Exercise directions:
Pick out every line in the data below that contains the word "licence", and copy each of those lines.

Material for this task:
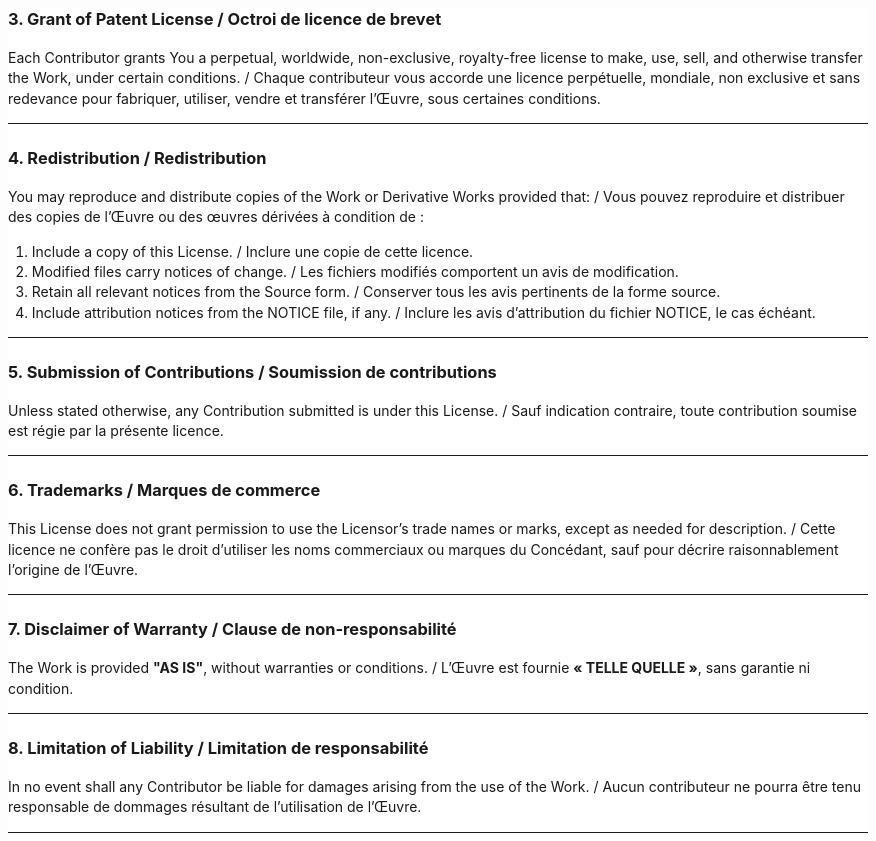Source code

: 
### 3. Grant of Patent License / Octroi de licence de brevet
Each Contributor grants You a perpetual, worldwide, non-exclusive, royalty-free license to make, use, sell, and otherwise transfer the Work, under certain conditions. / Chaque contributeur vous accorde une licence perpétuelle, mondiale, non exclusive et sans redevance pour fabriquer, utiliser, vendre et transférer l’Œuvre, sous certaines conditions.

---

### 4. Redistribution / Redistribution
You may reproduce and distribute copies of the Work or Derivative Works provided that: / Vous pouvez reproduire et distribuer des copies de l’Œuvre ou des œuvres dérivées à condition de :
1. Include a copy of this License. / Inclure une copie de cette licence.  
2. Modified files carry notices of change. / Les fichiers modifiés comportent un avis de modification.  
3. Retain all relevant notices from the Source form. / Conserver tous les avis pertinents de la forme source.  
4. Include attribution notices from the NOTICE file, if any. / Inclure les avis d’attribution du fichier NOTICE, le cas échéant.

---

### 5. Submission of Contributions / Soumission de contributions
Unless stated otherwise, any Contribution submitted is under this License. / Sauf indication contraire, toute contribution soumise est régie par la présente licence.

---

### 6. Trademarks / Marques de commerce
This License does not grant permission to use the Licensor’s trade names or marks, except as needed for description. / Cette licence ne confère pas le droit d’utiliser les noms commerciaux ou marques du Concédant, sauf pour décrire raisonnablement l’origine de l’Œuvre.

---

### 7. Disclaimer of Warranty / Clause de non-responsabilité
The Work is provided **"AS IS"**, without warranties or conditions. / L’Œuvre est fournie **« TELLE QUELLE »**, sans garantie ni condition.

---

### 8. Limitation of Liability / Limitation de responsabilité
In no event shall any Contributor be liable for damages arising from the use of the Work. / Aucun contributeur ne pourra être tenu responsable de dommages résultant de l’utilisation de l’Œuvre.

---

Response for this exercise:
### 3. Grant of Patent License / Octroi de licence de brevet
Each Contributor grants You a perpetual, worldwide, non-exclusive, royalty-free license to make, use, sell, and otherwise transfer the Work, under certain conditions. / Chaque contributeur vous accorde une licence perpétuelle, mondiale, non exclusive et sans redevance pour fabriquer, utiliser, vendre et transférer l’Œuvre, sous certaines conditions.
1. Include a copy of this License. / Inclure une copie de cette licence.  
Unless stated otherwise, any Contribution submitted is under this License. / Sauf indication contraire, toute contribution soumise est régie par la présente licence.
This License does not grant permission to use the Licensor’s trade names or marks, except as needed for description. / Cette licence ne confère pas le droit d’utiliser les noms commerciaux ou marques du Concédant, sauf pour décrire raisonnablement l’origine de l’Œuvre.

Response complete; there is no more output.